HPC: Downtime due to Power Maintenance

2023-05-09 7am

2023/05/09 by

For several hours, the power supply of the L5|08 building will be completely shut down for maintenance.

2023-05-11 – The HPC cluster is up and running in normal operations.

Delicately debugging internal (disk) states together with the manufacturer has identified the culprits, and the shared file system is up and running again.

2023-05-09:

Today's core work of maintaining/replacing the 24kV and 400V power circuit breakers was completed around noon, yet problems in the central cluster-wide file system spoil again getting the cluster up and running.

___________________________________

On Tuesday, 2023-05-09 at 7am, the Lichtenberg HPC will have to be shut down for ~1 day (including login nodes), because the power to the whole building L5|08 needs to be switched off.

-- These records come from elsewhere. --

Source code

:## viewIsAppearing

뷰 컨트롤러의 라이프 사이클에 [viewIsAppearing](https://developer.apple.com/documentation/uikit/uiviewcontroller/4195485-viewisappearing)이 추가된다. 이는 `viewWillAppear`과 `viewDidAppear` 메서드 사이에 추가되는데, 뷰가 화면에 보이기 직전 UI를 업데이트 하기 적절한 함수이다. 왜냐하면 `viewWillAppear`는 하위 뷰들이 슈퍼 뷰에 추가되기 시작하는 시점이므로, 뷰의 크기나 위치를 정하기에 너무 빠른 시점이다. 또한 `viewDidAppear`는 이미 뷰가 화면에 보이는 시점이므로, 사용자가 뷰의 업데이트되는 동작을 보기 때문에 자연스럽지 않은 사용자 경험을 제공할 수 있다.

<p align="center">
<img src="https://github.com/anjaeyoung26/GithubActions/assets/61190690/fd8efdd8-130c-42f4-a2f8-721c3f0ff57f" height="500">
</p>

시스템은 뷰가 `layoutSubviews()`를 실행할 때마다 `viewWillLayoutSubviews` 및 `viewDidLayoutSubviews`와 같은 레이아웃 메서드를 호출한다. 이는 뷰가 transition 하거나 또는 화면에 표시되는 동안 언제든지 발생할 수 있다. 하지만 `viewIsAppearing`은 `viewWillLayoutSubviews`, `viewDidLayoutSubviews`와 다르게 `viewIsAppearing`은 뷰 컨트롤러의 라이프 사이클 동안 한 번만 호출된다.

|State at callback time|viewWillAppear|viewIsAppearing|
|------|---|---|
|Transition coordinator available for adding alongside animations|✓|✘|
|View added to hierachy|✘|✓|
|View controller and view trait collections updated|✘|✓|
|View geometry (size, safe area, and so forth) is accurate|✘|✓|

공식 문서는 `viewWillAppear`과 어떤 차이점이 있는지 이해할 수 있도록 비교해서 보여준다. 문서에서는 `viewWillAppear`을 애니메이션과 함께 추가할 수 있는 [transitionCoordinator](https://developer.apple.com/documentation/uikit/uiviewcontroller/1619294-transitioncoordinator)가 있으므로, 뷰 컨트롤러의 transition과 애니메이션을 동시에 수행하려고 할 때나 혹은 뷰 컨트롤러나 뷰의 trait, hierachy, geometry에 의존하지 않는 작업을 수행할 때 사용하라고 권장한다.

Reason is the maintenance / replacement of several main circuit breakers in the building's medium (20kV) and lower voltage (400V) section, required by law to be done every 10 years.

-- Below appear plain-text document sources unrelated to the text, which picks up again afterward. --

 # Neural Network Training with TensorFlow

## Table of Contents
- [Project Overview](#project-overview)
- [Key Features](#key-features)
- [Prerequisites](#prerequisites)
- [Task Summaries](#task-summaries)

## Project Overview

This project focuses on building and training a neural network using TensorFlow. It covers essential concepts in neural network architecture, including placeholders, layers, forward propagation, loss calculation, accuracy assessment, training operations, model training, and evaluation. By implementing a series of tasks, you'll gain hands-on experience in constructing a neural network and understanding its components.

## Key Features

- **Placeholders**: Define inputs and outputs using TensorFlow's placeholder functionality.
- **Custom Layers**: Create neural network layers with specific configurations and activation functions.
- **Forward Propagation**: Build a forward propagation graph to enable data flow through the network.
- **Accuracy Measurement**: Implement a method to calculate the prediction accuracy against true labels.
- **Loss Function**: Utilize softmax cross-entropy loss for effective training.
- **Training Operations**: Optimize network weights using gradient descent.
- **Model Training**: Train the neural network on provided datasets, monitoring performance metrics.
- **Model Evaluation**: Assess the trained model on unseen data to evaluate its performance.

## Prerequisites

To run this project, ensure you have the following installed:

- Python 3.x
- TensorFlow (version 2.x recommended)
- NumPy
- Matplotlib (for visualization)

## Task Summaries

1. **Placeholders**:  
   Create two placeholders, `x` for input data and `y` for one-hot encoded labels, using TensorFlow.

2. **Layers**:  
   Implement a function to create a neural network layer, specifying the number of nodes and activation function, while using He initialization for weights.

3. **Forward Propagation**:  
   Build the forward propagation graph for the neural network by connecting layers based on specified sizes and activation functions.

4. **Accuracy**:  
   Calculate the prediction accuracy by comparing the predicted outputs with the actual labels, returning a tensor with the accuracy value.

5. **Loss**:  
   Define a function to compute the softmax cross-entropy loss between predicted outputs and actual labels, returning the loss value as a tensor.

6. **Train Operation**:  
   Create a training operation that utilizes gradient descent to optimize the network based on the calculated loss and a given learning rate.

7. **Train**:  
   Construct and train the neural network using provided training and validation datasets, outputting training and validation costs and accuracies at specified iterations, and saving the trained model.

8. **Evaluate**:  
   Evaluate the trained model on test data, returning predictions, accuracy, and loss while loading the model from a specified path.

Though we expect the maintenance to last no longer than 4h, the usual “unexpected” imponderabilities prompt us to announce the downtime for the whole day nonetheless.

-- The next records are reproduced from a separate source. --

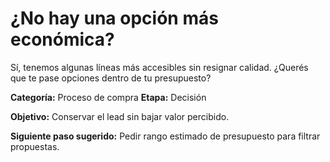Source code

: # ¿No hay una opción más económica?

Sí, tenemos algunas líneas más accesibles sin resignar calidad. ¿Querés que te pase opciones dentro de tu presupuesto?

**Categoría:** Proceso de compra
**Etapa:** Decisión

**Objetivo:** Conservar el lead sin bajar valor percibido.

**Siguiente paso sugerido:** Pedir rango estimado de presupuesto para filtrar propuestas.
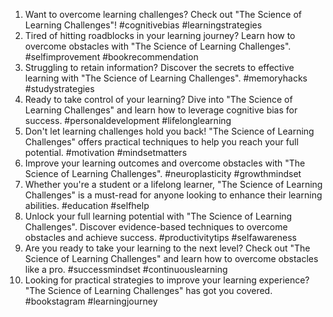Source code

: 1. Want to overcome learning challenges? Check out "The Science of Learning Challenges"! #cognitivebias #learningstrategies
2. Tired of hitting roadblocks in your learning journey? Learn how to overcome obstacles with "The Science of Learning Challenges". #selfimprovement #bookrecommendation
3. Struggling to retain information? Discover the secrets to effective learning with "The Science of Learning Challenges". #memoryhacks #studystrategies
4. Ready to take control of your learning? Dive into "The Science of Learning Challenges" and learn how to leverage cognitive bias for success. #personaldevelopment #lifelonglearning
5. Don't let learning challenges hold you back! "The Science of Learning Challenges" offers practical techniques to help you reach your full potential. #motivation #mindsetmatters
6. Improve your learning outcomes and overcome obstacles with "The Science of Learning Challenges". #neuroplasticity #growthmindset
7. Whether you're a student or a lifelong learner, "The Science of Learning Challenges" is a must-read for anyone looking to enhance their learning abilities. #education #selfhelp
8. Unlock your full learning potential with "The Science of Learning Challenges". Discover evidence-based techniques to overcome obstacles and achieve success. #productivitytips #selfawareness
9. Are you ready to take your learning to the next level? Check out "The Science of Learning Challenges" and learn how to overcome obstacles like a pro. #successmindset #continuouslearning
10. Looking for practical strategies to improve your learning experience? "The Science of Learning Challenges" has got you covered. #bookstagram #learningjourney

As soon as the workings are finished, we will inform you on the [HPC-Nutzer] mailing list and on this HPC News page.

You do not need to do anything with respect to your (running or pending) batch jobs. The scheduler knows about the downtime and will

  • start pending jobs only if these will be safely finished before the downtime and
  • hold all others until after the downtime and recommencing of the normal scheduling.